EXERCISE INSTRUCTIONS: Print the lines that run from the line with "Local de trabalho: Osasco - SP" to the line with "INFORMAÇÕES ADICIONAIS", keeping both end lines, exactly as they appear in the entries below, and nothing else.

=======

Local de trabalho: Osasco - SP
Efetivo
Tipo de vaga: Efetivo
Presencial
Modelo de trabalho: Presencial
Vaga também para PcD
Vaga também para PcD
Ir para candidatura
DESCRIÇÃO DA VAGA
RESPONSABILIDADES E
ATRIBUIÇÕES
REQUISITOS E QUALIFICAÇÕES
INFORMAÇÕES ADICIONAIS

=======

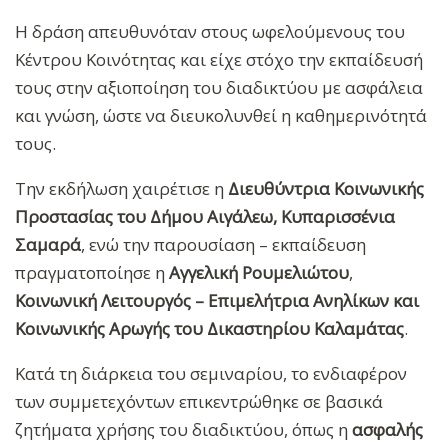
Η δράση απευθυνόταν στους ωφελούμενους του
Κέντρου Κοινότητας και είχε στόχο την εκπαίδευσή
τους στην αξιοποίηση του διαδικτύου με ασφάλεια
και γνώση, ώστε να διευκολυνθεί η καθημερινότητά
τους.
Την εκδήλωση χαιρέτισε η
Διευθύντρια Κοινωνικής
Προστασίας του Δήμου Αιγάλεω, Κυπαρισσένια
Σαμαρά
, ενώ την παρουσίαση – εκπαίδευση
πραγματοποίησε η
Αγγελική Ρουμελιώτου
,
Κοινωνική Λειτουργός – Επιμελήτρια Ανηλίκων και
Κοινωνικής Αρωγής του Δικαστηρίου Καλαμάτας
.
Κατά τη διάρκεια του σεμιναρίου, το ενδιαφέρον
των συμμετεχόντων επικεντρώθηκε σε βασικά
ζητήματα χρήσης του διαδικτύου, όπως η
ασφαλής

=======

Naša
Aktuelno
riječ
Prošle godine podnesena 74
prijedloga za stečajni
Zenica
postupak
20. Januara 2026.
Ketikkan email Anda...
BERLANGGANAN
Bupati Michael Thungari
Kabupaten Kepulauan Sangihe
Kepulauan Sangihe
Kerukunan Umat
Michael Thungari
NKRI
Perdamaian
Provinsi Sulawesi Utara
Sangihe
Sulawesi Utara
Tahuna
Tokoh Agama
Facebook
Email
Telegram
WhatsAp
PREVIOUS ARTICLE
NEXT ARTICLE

=======

FINISHED EXERCISE:
Local de trabalho: Osasco - SP
Efetivo
Tipo de vaga: Efetivo
Presencial
Modelo de trabalho: Presencial
Vaga também para PcD
Vaga também para PcD
Ir para candidatura
DESCRIÇÃO DA VAGA
RESPONSABILIDADES E
ATRIBUIÇÕES
REQUISITOS E QUALIFICAÇÕES
INFORMAÇÕES ADICIONAIS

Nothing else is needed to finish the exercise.